▶
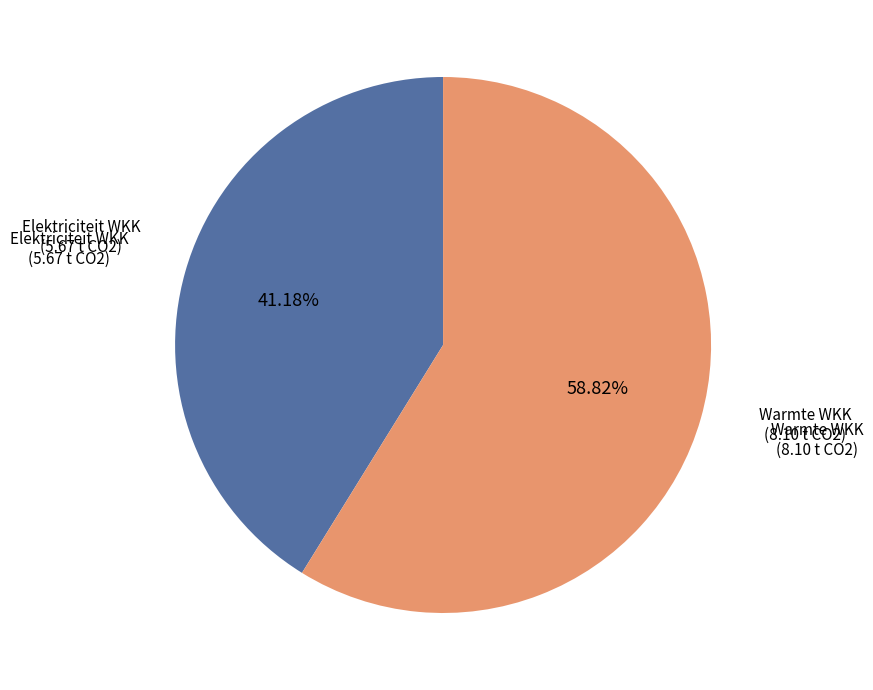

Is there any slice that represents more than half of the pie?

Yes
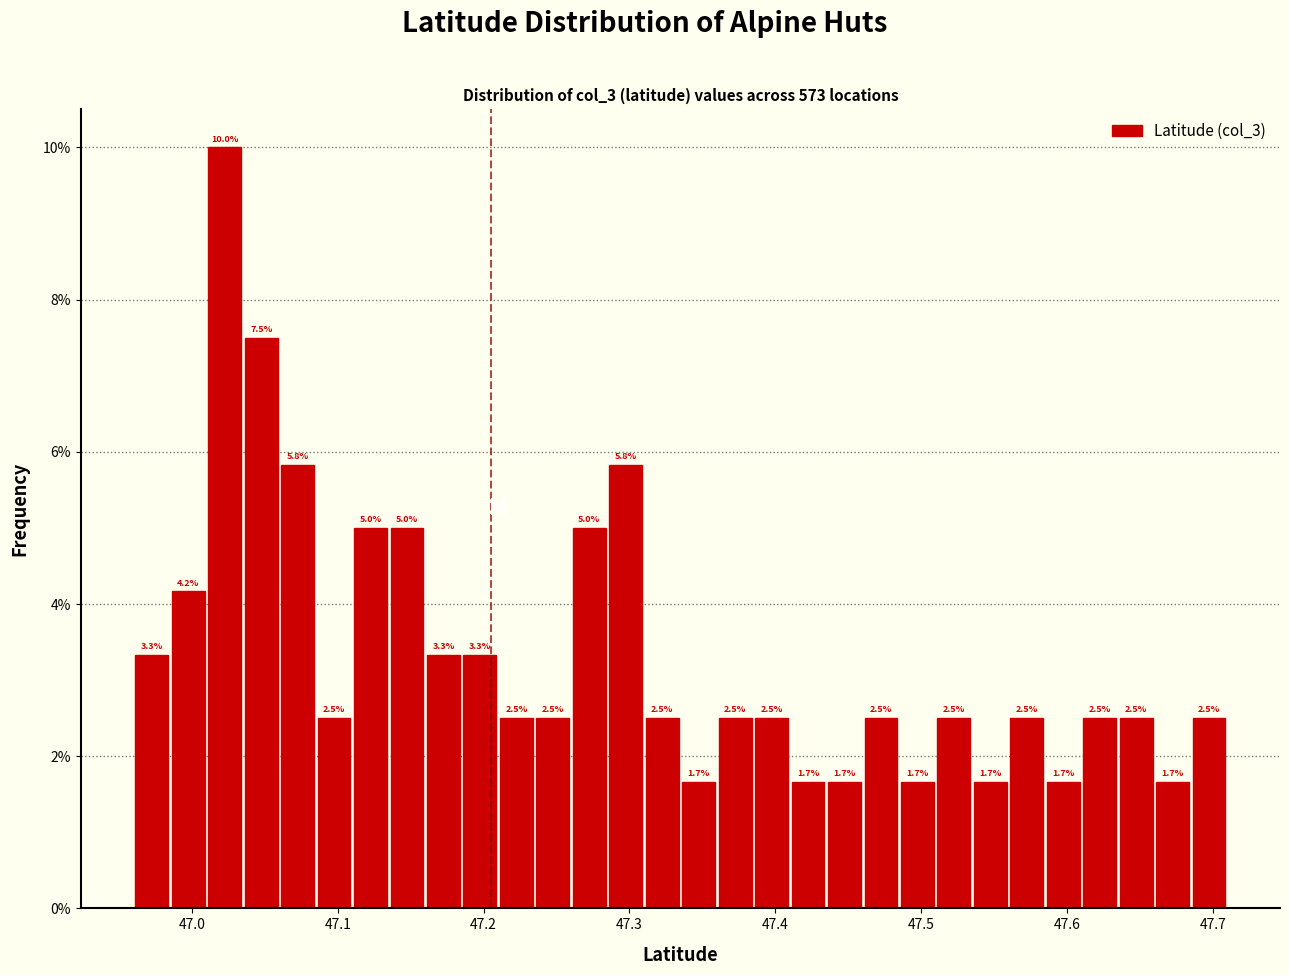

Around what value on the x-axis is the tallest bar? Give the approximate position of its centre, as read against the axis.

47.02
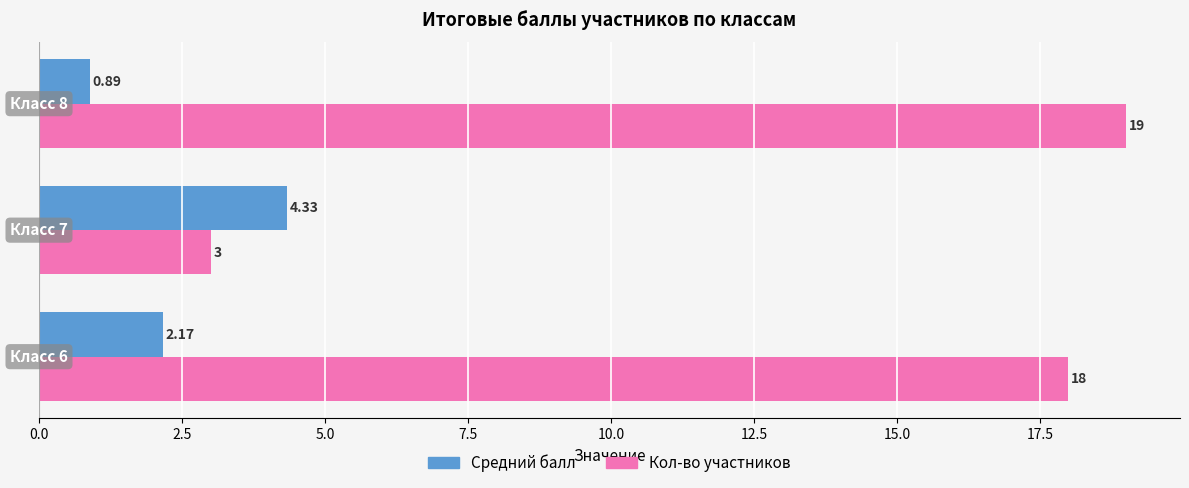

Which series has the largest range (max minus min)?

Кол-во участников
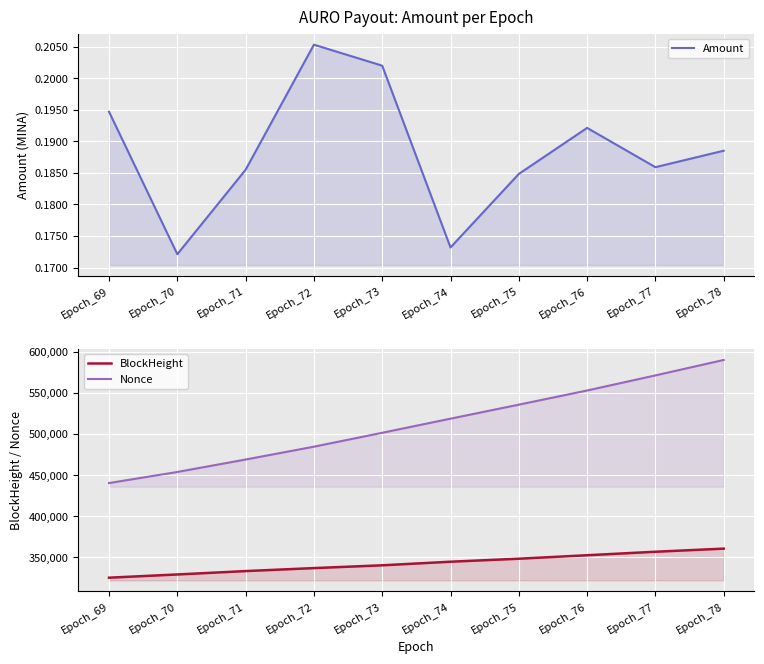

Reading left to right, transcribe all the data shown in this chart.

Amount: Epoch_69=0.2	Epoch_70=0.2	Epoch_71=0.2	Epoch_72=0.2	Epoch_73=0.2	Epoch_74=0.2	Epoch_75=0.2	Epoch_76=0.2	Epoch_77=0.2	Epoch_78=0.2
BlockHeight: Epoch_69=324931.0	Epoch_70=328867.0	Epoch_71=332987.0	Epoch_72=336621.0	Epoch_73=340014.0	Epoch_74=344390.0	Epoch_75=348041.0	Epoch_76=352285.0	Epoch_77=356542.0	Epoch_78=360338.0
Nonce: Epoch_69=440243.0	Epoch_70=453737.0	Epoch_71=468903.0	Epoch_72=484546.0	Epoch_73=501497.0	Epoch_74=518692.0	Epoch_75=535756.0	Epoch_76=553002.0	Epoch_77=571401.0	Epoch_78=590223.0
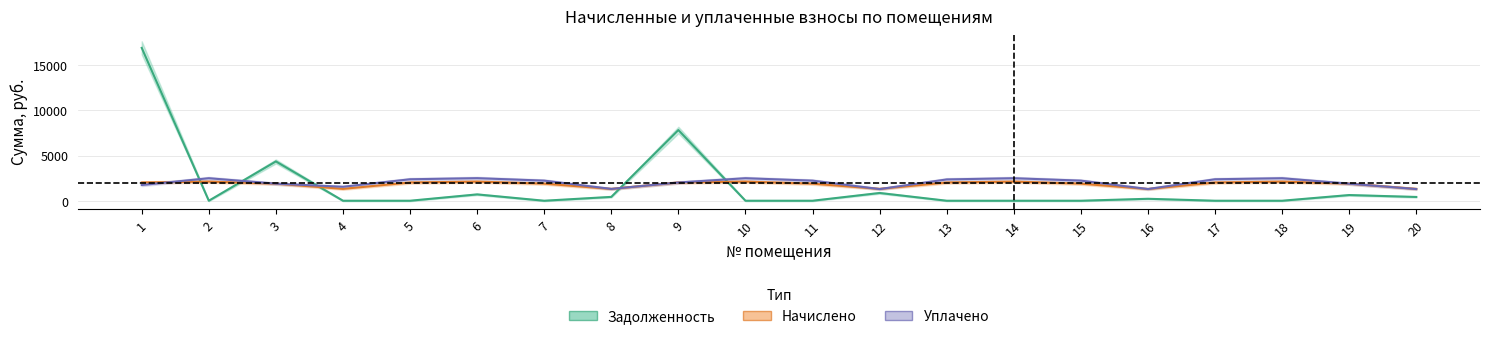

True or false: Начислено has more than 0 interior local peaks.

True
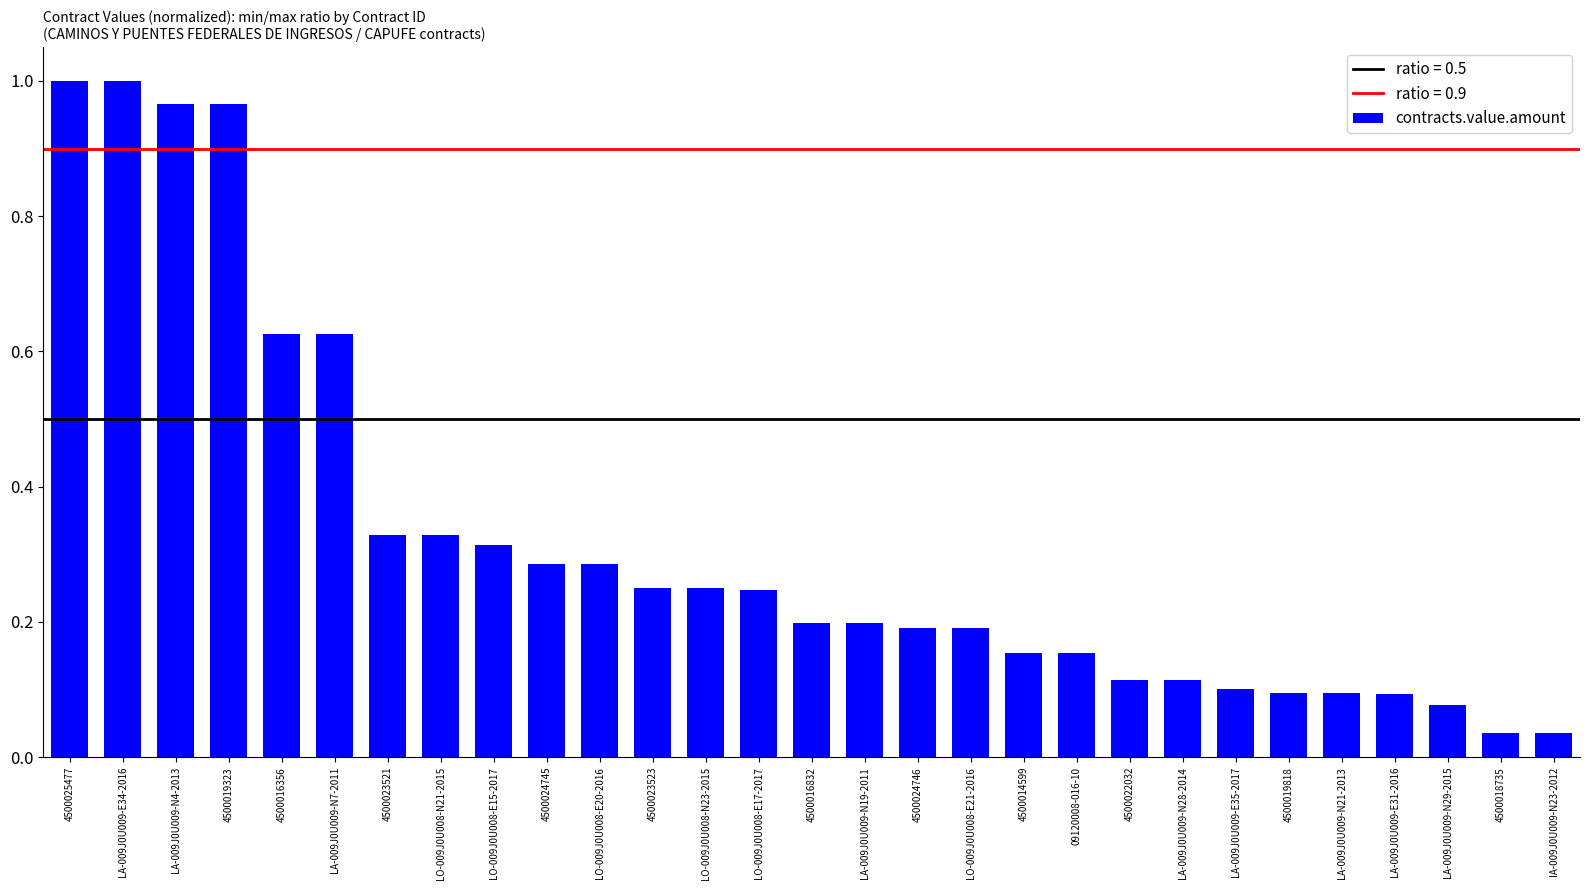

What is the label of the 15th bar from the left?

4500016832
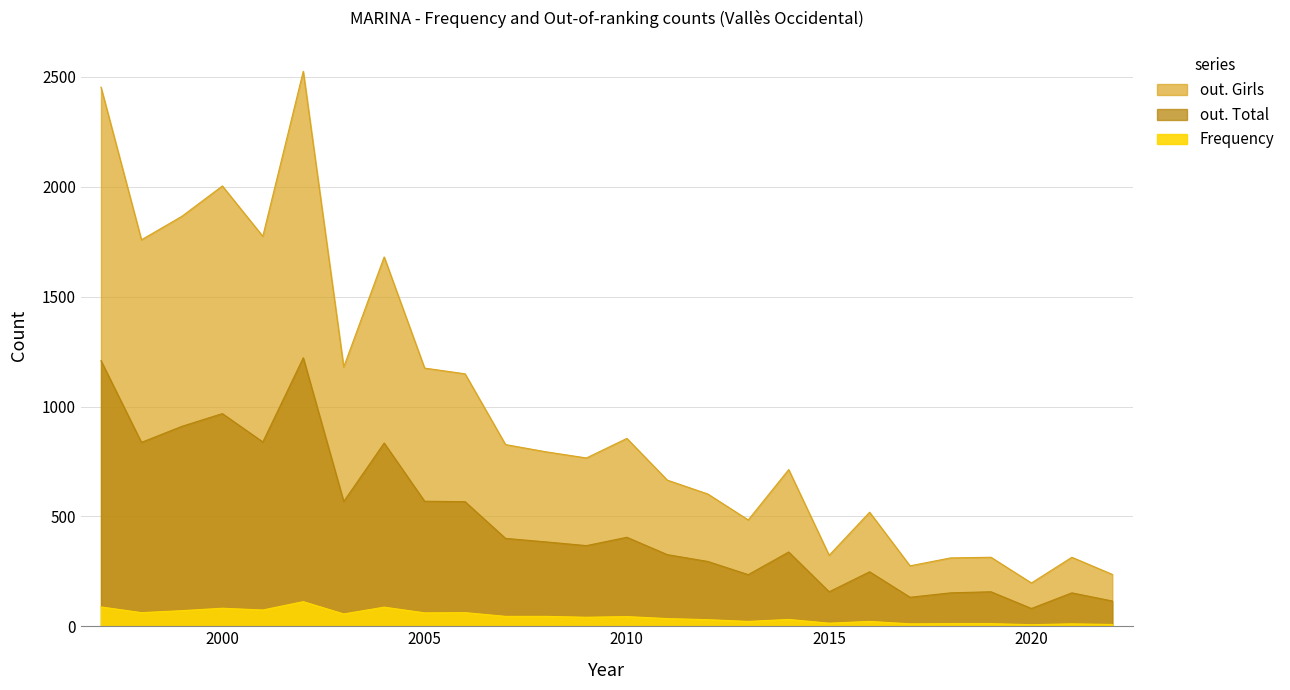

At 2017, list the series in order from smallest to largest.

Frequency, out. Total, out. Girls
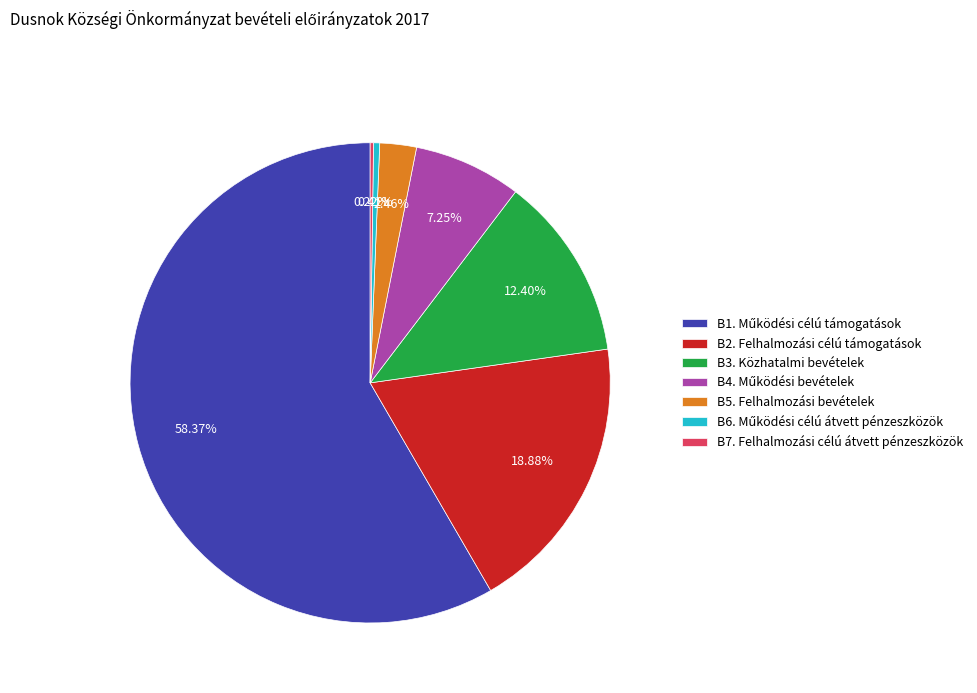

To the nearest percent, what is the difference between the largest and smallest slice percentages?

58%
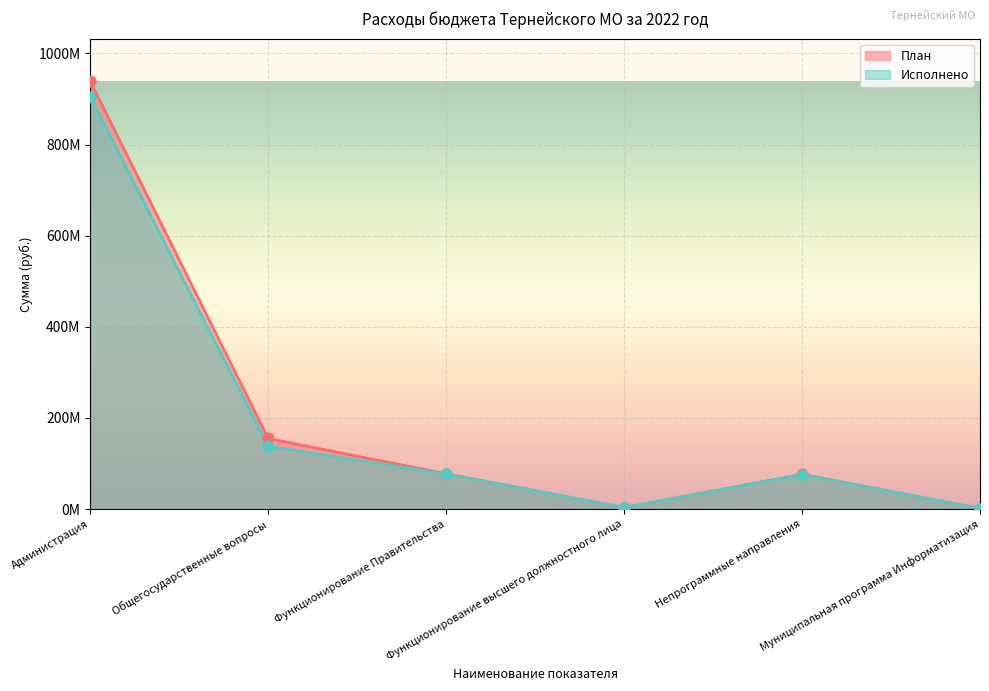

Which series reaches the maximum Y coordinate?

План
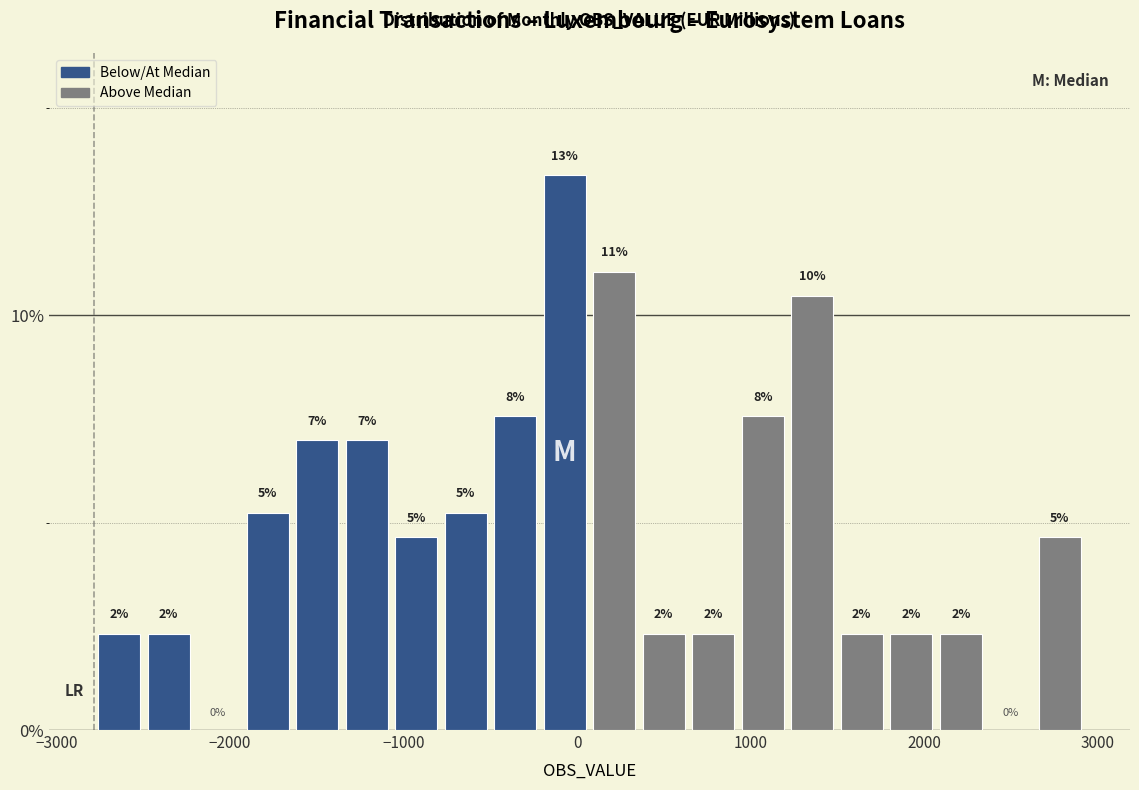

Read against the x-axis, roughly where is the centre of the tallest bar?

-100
◀
**TASK**
Render the records above as a Markdown table with the columns No. and Line, one numbered row per line of text. Skip blank lines and leave the pictures out.

**RESULT**
| No. | Line |
|---|---|
| 1 | Is there any slice that represents more than half of the pie? |
| 2 | Yes |
| 3 | Around what value on the x-axis is the tallest bar? Give the approximate position of its centre, as read against the axis. |
| 4 | 47.02 |
| 5 | Which series has the largest range (max minus min)? |
| 6 | Кол-во участников |
| 7 | Reading left to right, transcribe all the data shown in this chart. |
| 8 | Amount: Epoch_69=0.2	Epoch_70=0.2	Epoch_71=0.2	Epoch_72=0.2	Epoch_73=0.2	Epoch_74=0.2	Epoch_75=0.2	Epoch_76=0.2	Epoch_77=0.2	Epoch_78=0.2 |
| 9 | BlockHeight: Epoch_69=324931.0	Epoch_70=328867.0	Epoch_71=332987.0	Epoch_72=336621.0	Epoch_73=340014.0	Epoch_74=344390.0	Epoch_75=348041.0	Epoch_76=352285.0	Epoch_77=356542.0	Epoch_78=360338.0 |
| 10 | Nonce: Epoch_69=440243.0	Epoch_70=453737.0	Epoch_71=468903.0	Epoch_72=484546.0	Epoch_73=501497.0	Epoch_74=518692.0	Epoch_75=535756.0	Epoch_76=553002.0	Epoch_77=571401.0	Epoch_78=590223.0 |
| 11 | True or false: Начислено has more than 0 interior local peaks. |
| 12 | True |
| 13 | What is the label of the 15th bar from the left? |
| 14 | 4500016832 |
| 15 | At 2017, list the series in order from smallest to largest. |
| 16 | Frequency, out. Total, out. Girls |
| 17 | To the nearest percent, what is the difference between the largest and smallest slice percentages? |
| 18 | 58% |
| 19 | Which series reaches the maximum Y coordinate? |
| 20 | План |
| 21 | Read against the x-axis, roughly where is the centre of the tallest bar? |
| 22 | -100 |